TASK GOAL
Copy the data. Keep every character as given.

Extracted data entries:
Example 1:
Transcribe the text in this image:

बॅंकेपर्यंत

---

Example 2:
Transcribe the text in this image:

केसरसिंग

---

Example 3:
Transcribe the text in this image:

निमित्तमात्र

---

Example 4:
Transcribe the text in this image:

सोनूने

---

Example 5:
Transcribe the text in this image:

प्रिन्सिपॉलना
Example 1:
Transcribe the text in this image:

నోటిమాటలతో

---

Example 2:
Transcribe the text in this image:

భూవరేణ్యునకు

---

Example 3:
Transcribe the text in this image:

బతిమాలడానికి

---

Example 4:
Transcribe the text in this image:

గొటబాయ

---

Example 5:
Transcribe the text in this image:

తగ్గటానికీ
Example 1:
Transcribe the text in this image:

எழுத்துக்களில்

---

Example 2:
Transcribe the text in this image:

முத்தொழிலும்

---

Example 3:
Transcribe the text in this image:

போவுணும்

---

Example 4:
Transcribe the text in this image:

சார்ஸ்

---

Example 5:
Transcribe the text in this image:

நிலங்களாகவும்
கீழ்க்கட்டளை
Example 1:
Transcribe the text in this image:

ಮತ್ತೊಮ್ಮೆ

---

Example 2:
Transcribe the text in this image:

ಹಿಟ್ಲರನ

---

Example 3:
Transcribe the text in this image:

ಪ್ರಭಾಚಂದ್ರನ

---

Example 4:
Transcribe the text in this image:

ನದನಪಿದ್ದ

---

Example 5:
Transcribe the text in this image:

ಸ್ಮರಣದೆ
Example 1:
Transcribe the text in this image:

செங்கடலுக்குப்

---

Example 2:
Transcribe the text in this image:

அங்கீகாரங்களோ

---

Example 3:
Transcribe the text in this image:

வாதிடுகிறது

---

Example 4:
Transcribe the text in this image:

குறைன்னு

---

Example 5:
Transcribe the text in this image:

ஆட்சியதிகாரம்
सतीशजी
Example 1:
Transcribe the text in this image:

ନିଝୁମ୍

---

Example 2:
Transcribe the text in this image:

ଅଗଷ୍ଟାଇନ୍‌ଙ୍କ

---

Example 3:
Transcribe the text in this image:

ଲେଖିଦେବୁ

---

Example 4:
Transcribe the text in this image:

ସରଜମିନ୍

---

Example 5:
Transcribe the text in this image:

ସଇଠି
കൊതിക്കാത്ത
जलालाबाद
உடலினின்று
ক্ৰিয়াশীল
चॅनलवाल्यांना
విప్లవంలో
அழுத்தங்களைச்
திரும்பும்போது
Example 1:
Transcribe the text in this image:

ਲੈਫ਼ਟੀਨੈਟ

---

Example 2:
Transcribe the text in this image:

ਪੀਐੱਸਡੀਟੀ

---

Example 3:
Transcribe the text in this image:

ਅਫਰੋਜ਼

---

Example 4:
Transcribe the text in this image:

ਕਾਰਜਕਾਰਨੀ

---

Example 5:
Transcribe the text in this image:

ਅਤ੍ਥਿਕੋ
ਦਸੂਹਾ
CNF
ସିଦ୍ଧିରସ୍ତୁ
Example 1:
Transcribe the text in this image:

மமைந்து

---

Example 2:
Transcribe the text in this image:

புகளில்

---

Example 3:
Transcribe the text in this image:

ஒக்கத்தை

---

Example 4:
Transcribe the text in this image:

ANSWER BOX
Example 1:
Transcribe the text in this image:

बॅंकेपर्यंत

---

Example 2:
Transcribe the text in this image:

केसरसिंग

---

Example 3:
Transcribe the text in this image:

निमित्तमात्र

---

Example 4:
Transcribe the text in this image:

सोनूने

---

Example 5:
Transcribe the text in this image:

प्रिन्सिपॉलना
Example 1:
Transcribe the text in this image:

నోటిమాటలతో

---

Example 2:
Transcribe the text in this image:

భూవరేణ్యునకు

---

Example 3:
Transcribe the text in this image:

బతిమాలడానికి

---

Example 4:
Transcribe the text in this image:

గొటబాయ

---

Example 5:
Transcribe the text in this image:

తగ్గటానికీ
Example 1:
Transcribe the text in this image:

எழுத்துக்களில்

---

Example 2:
Transcribe the text in this image:

முத்தொழிலும்

---

Example 3:
Transcribe the text in this image:

போவுணும்

---

Example 4:
Transcribe the text in this image:

சார்ஸ்

---

Example 5:
Transcribe the text in this image:

நிலங்களாகவும்
கீழ்க்கட்டளை
Example 1:
Transcribe the text in this image:

ಮತ್ತೊಮ್ಮೆ

---

Example 2:
Transcribe the text in this image:

ಹಿಟ್ಲರನ

---

Example 3:
Transcribe the text in this image:

ಪ್ರಭಾಚಂದ್ರನ

---

Example 4:
Transcribe the text in this image:

ನದನಪಿದ್ದ

---

Example 5:
Transcribe the text in this image:

ಸ್ಮರಣದೆ
Example 1:
Transcribe the text in this image:

செங்கடலுக்குப்

---

Example 2:
Transcribe the text in this image:

அங்கீகாரங்களோ

---

Example 3:
Transcribe the text in this image:

வாதிடுகிறது

---

Example 4:
Transcribe the text in this image:

குறைன்னு

---

Example 5:
Transcribe the text in this image:

ஆட்சியதிகாரம்
सतीशजी
Example 1:
Transcribe the text in this image:

ନିଝୁମ୍

---

Example 2:
Transcribe the text in this image:

ଅଗଷ୍ଟାଇନ୍‌ଙ୍କ

---

Example 3:
Transcribe the text in this image:

ଲେଖିଦେବୁ

---

Example 4:
Transcribe the text in this image:

ସରଜମିନ୍

---

Example 5:
Transcribe the text in this image:

ସଇଠି
കൊതിക്കാത്ത
जलालाबाद
உடலினின்று
ক্ৰিয়াশীল
चॅनलवाल्यांना
విప్లవంలో
அழுத்தங்களைச்
திரும்பும்போது
Example 1:
Transcribe the text in this image:

ਲੈਫ਼ਟੀਨੈਟ

---

Example 2:
Transcribe the text in this image:

ਪੀਐੱਸਡੀਟੀ

---

Example 3:
Transcribe the text in this image:

ਅਫਰੋਜ਼

---

Example 4:
Transcribe the text in this image:

ਕਾਰਜਕਾਰਨੀ

---

Example 5:
Transcribe the text in this image:

ਅਤ੍ਥਿਕੋ
ਦਸੂਹਾ
CNF
ସିଦ୍ଧିରସ୍ତୁ
Example 1:
Transcribe the text in this image:

மமைந்து

---

Example 2:
Transcribe the text in this image:

புகளில்

---

Example 3:
Transcribe the text in this image:

ஒக்கத்தை

---

Example 4:
Transcribe the text in this image:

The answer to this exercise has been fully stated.